For uses cases that do not require concurrency I think concurrent containers should not be used. There is a cost to using them and why pay that if it’s not necessary? Concurrent containers should be used iff there is a clear reduction in use of an explicit lock. E.g. using a concurrent hash container means that read operations no longer need to get a lock.

For general hash containers there are two issues, ease of use and performance.

I think for our use case, where many objects are allocated via proxy allocators, the intrusive containers are a clear win. They clearly do less work, because they do not do any memory management. On the other hand, there are many uses of hash containers where either performance isn’t critical (e.g.. process static tables) or where the objects aren’t proxy allocated. In such cases I see no reason to not use STL containers, other than the carry on effects noted above. There is also the argument that use of jemalloc or even modern glibc provides the equivalent of per thread proxy allocators without the explicit coding requirements of the Traffic Server internal ones and therefore the performance differences will be minimal. I don’t consider that argument because the concensus, as I understand it, is that for the forseeable future the code base will keep the proxy allocators.
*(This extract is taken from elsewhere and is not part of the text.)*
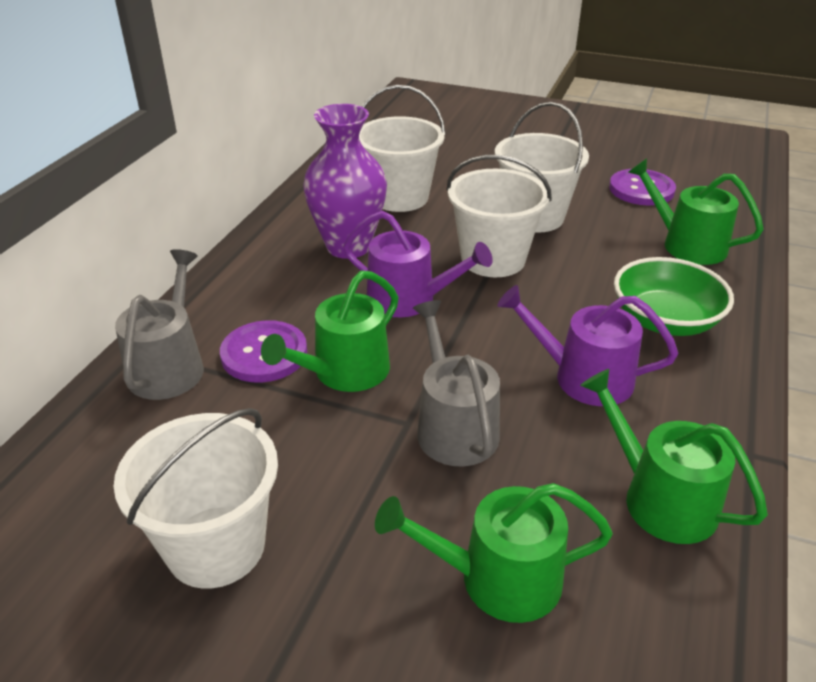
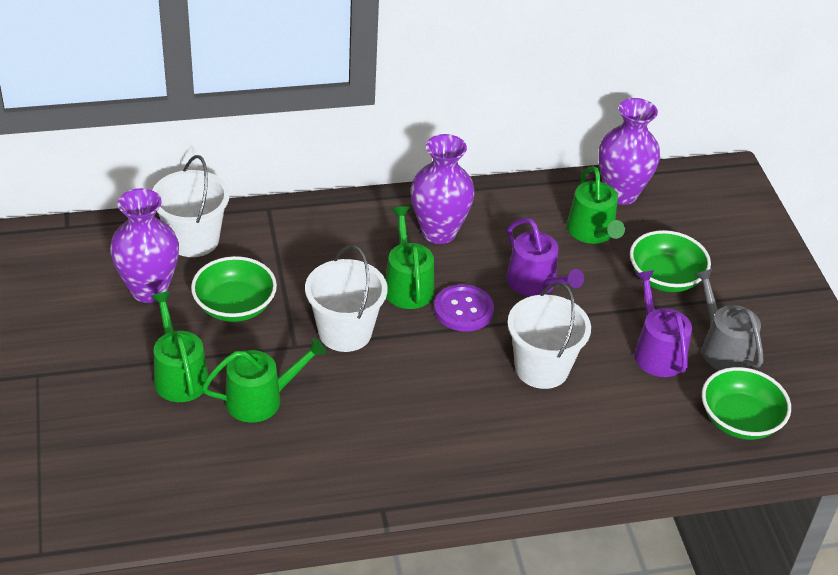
green bowl: [614,257,734,336] = 1 -> [191,256,277,322] [630,230,711,292] [702,367,791,440] = 3
grey watering can: [115,249,204,400] [413,300,500,466] = 2 -> [695,268,764,370] = 1
purple button: [220,320,307,383] [609,169,676,206] = 2 -> [434,284,494,332] = 1
purple vase: [303,104,387,259] = 1 -> [110,188,179,303] [411,134,475,244] [598,98,660,205] = 3
white bucket: [114,408,278,588] [359,85,446,212] [446,155,552,277] [495,102,589,233] = 4 -> [152,155,230,257] [305,245,388,352] [507,282,591,389] = 3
I find the ease of use argument comes to the same point. For proxy allocated objects, for multi-indexing situations, and where the key is naturally embedded in the object, IntrusiveHashMap is easier to use. I have for decades thought the require separation of key and object in STL containers is a problem to be worked around, not a feature, and that’s no small part of why I like IntrusiveHashMap better. No small part of the recent upgrade was to make the class more STL compliant so that it acts like an STL container, e.g. range for loops work as with an STL container. I agree that for cases where the object exists only in the container, the STL containers are the easier to use choice. It is also the case that IntrusiveHashmap requires the key to be in the object. This is usually reasonable but can be a problem in some cases. Obviously those are ones where an STL container is a better choice.

Overall, then, for basic hash containers I would have

  • IntrusiveHashMap for high performance use cases, and ease of use for the noted use cases.

  • Use STL containers for process statics or non-performant code. I think it should be OK to make this the default choice and use either IntrusiveHashMap or a concurrent container if a specific need to do so exists.

Footnotes

1

In some sense these aren’t different - if the mutex in the pool is selected by key hashing it is effectively the same as a mutex per bucket.